**What to work on**
Copy each entry below exactly as it appears.

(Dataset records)

____

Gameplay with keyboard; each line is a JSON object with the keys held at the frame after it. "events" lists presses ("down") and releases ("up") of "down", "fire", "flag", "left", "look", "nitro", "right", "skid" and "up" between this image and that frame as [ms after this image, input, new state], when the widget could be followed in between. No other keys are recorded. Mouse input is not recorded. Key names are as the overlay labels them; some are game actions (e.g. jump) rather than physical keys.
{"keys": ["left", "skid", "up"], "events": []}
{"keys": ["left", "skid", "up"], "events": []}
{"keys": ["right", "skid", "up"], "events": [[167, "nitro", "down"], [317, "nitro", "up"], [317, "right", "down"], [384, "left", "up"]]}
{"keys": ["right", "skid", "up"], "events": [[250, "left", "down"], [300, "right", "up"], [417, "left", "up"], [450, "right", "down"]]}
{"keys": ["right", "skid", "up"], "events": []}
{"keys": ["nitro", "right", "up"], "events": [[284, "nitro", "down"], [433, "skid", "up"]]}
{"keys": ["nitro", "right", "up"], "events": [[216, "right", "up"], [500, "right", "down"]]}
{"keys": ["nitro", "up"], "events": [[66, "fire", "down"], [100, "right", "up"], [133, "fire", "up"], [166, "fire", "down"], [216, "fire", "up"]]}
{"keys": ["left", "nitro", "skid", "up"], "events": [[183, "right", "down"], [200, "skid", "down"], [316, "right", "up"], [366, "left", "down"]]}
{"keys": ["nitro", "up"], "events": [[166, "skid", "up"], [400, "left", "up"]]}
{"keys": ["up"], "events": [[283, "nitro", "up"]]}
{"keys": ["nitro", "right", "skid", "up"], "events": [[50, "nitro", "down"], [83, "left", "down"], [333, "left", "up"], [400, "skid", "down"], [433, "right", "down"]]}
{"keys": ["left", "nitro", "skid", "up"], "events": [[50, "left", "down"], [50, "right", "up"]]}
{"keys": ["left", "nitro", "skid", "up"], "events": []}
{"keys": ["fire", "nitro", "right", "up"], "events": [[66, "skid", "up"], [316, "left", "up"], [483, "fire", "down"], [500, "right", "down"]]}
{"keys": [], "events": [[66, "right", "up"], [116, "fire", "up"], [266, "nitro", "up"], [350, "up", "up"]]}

____

**The completed task**
Gameplay with keyboard; each line is a JSON object with the keys held at the frame after it. "events" lists presses ("down") and releases ("up") of "down", "fire", "flag", "left", "look", "nitro", "right", "skid" and "up" between this image and that frame as [ms after this image, input, new state], when the widget could be followed in between. No other keys are recorded. Mouse input is not recorded. Key names are as the overlay labels them; some are game actions (e.g. jump) rather than physical keys.
{"keys": ["left", "skid", "up"], "events": []}
{"keys": ["left", "skid", "up"], "events": []}
{"keys": ["right", "skid", "up"], "events": [[167, "nitro", "down"], [317, "nitro", "up"], [317, "right", "down"], [384, "left", "up"]]}
{"keys": ["right", "skid", "up"], "events": [[250, "left", "down"], [300, "right", "up"], [417, "left", "up"], [450, "right", "down"]]}
{"keys": ["right", "skid", "up"], "events": []}
{"keys": ["nitro", "right", "up"], "events": [[284, "nitro", "down"], [433, "skid", "up"]]}
{"keys": ["nitro", "right", "up"], "events": [[216, "right", "up"], [500, "right", "down"]]}
{"keys": ["nitro", "up"], "events": [[66, "fire", "down"], [100, "right", "up"], [133, "fire", "up"], [166, "fire", "down"], [216, "fire", "up"]]}
{"keys": ["left", "nitro", "skid", "up"], "events": [[183, "right", "down"], [200, "skid", "down"], [316, "right", "up"], [366, "left", "down"]]}
{"keys": ["nitro", "up"], "events": [[166, "skid", "up"], [400, "left", "up"]]}
{"keys": ["up"], "events": [[283, "nitro", "up"]]}
{"keys": ["nitro", "right", "skid", "up"], "events": [[50, "nitro", "down"], [83, "left", "down"], [333, "left", "up"], [400, "skid", "down"], [433, "right", "down"]]}
{"keys": ["left", "nitro", "skid", "up"], "events": [[50, "left", "down"], [50, "right", "up"]]}
{"keys": ["left", "nitro", "skid", "up"], "events": []}
{"keys": ["fire", "nitro", "right", "up"], "events": [[66, "skid", "up"], [316, "left", "up"], [483, "fire", "down"], [500, "right", "down"]]}
{"keys": [], "events": [[66, "right", "up"], [116, "fire", "up"], [266, "nitro", "up"], [350, "up", "up"]]}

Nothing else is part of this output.